Policy highlights:

  • In Africa, the increased availability of mobile broadband, declining smartphone prices and appeal of social networking have contributed to a rapid increase in (primarily mobile) Internet use. A critical mass of Internet users correlates positively with increases in GDP, job creation, the broadening of educational opportunities, enhanced public service delivery and rural development.
  • Currently, the high cost of access – often resulting from policy-induced constraints on competition and ineffectual regulation of operators – places a high burden on low-income households: the bottom three-quarters of mobile phone users spend on average between 11 and 27% of their income on mobile communications. In this context, rather than indiscriminately applying ‘best practices’ designed for very different market and social conditions, policymakers and regulators need to develop alternative strategies that can be feasibly implemented within this resource constrained context.
  • The key challenges identified in this study are: 1) lack of knowledge to enable evidence-based policy, planning and regulation, 2) lack of an enabling policy and regulatory framework conducive to investment, 3) assessing whether state infrastructure is effective and improving the coordination of infrastructure planning and network extension, 4) leveraging private sector investments for public delivery, 5) enhancing competition under conditions of constraint while enabling innovation, and 6) ensuring affordable access to broadband networks to improve the intensity of use to build a critical mass.

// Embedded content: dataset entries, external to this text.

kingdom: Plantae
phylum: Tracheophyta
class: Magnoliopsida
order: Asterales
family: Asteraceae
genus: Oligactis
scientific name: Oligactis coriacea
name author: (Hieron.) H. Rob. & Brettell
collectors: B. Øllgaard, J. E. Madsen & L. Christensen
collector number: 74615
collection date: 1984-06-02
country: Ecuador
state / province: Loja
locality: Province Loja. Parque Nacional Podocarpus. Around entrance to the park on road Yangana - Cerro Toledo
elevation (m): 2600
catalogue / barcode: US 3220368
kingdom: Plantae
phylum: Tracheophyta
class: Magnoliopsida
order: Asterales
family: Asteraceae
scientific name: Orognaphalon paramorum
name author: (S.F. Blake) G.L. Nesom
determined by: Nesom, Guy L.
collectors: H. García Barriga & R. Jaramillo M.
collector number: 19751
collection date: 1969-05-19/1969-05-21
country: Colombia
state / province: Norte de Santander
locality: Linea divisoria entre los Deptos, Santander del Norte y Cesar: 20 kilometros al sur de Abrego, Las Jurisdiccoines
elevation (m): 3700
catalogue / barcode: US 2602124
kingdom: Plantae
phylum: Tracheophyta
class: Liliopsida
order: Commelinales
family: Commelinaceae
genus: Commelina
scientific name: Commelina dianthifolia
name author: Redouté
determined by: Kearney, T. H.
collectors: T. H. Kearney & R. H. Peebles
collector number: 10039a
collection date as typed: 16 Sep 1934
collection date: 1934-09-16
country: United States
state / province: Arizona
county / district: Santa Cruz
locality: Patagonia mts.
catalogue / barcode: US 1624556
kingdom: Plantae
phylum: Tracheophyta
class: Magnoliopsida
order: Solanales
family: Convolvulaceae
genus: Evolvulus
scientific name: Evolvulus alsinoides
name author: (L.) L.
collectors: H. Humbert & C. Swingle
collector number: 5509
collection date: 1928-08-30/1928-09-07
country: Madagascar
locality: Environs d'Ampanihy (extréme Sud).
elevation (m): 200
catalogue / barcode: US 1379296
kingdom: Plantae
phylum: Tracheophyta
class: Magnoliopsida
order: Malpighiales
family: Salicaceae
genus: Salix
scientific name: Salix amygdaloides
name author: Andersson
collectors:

  • Key recommendations include: 1) formulate a participatory policy to harness local expertise outside of government through consultative public processes, 2) facilitate public-private interplays to create an enabling environment for the leveraging of private-sector investments to create the conditions for competition and innovation, 3) ensure that future regulation creates a level playing field for competition, 4) enable innovation by not implementing static regulation of competitive markets, 5) apply a coordinated demand-stimulation strategy that will grow the local industry and markets to contribute not only to national economic growth, development and job creation, but also to making countries more globally competitive, and 6) review and leverage universal-access mechanisms for Internet-enabled devices and points of public access (for example, by providing free public Wi-Fi access in municipalities, schools, and clinics).